The Exposome is the environmental equivalent of the human genome and includes lifetime exposures to environmental pollutants in food, water, and homes, as well as diet, medications, physical activity, and daily stressors. Exposome research takes a holistic view and studies how the human body responds to these exposures, and how the exposures interact with the human physiology and its underlying genome, metabolome, and proteome. The overriding goal of the HERCULES Center at Emory and Georgia Tech is to establish a scientific basis for exposome research. HERCULES stands for “Health and Exposome Research Center: Understanding Lifetime Exposures.”

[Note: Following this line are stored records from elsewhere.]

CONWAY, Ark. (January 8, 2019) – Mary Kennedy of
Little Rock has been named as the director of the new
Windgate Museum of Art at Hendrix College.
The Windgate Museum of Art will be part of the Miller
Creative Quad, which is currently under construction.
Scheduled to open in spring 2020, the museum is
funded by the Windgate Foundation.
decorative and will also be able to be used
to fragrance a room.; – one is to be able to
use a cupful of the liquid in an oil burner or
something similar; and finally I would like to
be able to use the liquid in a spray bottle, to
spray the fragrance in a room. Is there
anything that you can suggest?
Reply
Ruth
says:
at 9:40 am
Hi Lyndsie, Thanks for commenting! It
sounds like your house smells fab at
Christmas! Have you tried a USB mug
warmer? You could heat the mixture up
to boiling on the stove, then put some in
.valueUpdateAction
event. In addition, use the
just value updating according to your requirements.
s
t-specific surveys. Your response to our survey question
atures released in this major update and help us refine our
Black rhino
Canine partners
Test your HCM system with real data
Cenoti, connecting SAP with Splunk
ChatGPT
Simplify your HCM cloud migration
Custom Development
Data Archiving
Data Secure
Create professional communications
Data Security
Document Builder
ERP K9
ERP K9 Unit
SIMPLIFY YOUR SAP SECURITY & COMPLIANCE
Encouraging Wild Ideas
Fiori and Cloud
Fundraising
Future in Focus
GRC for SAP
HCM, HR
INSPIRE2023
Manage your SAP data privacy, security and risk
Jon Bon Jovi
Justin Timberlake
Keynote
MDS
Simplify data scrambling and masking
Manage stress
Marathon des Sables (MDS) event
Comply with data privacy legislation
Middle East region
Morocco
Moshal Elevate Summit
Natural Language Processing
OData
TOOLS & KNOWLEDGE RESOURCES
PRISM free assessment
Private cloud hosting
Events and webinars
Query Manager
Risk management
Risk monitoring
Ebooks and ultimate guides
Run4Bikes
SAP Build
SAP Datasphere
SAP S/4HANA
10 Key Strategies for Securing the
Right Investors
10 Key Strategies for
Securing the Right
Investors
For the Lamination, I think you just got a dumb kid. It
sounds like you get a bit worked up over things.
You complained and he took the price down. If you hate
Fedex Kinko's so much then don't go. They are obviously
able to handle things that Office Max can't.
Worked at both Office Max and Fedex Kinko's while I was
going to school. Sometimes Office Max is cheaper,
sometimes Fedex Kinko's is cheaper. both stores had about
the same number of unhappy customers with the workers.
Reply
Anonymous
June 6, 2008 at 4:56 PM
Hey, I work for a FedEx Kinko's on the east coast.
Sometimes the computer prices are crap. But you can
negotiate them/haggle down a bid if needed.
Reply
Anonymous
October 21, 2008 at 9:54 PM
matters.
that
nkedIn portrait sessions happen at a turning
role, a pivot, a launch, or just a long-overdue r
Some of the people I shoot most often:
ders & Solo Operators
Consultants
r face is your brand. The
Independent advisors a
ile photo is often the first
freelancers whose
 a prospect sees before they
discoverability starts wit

Systems Biology addresses the dynamic interactions among the components of living cells or organisms and their environments. Research in computational systems biology is often based on large, heterogeneous datasets. It uses techniques from mathematics, computer science, and engineering in an attempt to integrate these datasets and to convert their information content into explanatory descriptions of the functioning of living systems. The Integrative BioSystems Institute (IBSI) at Georgia Tech is a forum for multi-scale, multi-disciplinary systems approaches toward solutions of grand-challenge problems in biology. IBSI's main focus is the development and application of enabling technologies that are needed to solve some of the grand-challenge questions of biology and medicine of the 21st century.
During this first workshop of its kind, we will explore how existing or yet to be developed methods of systems biology may be used to advance our understanding of the exposome.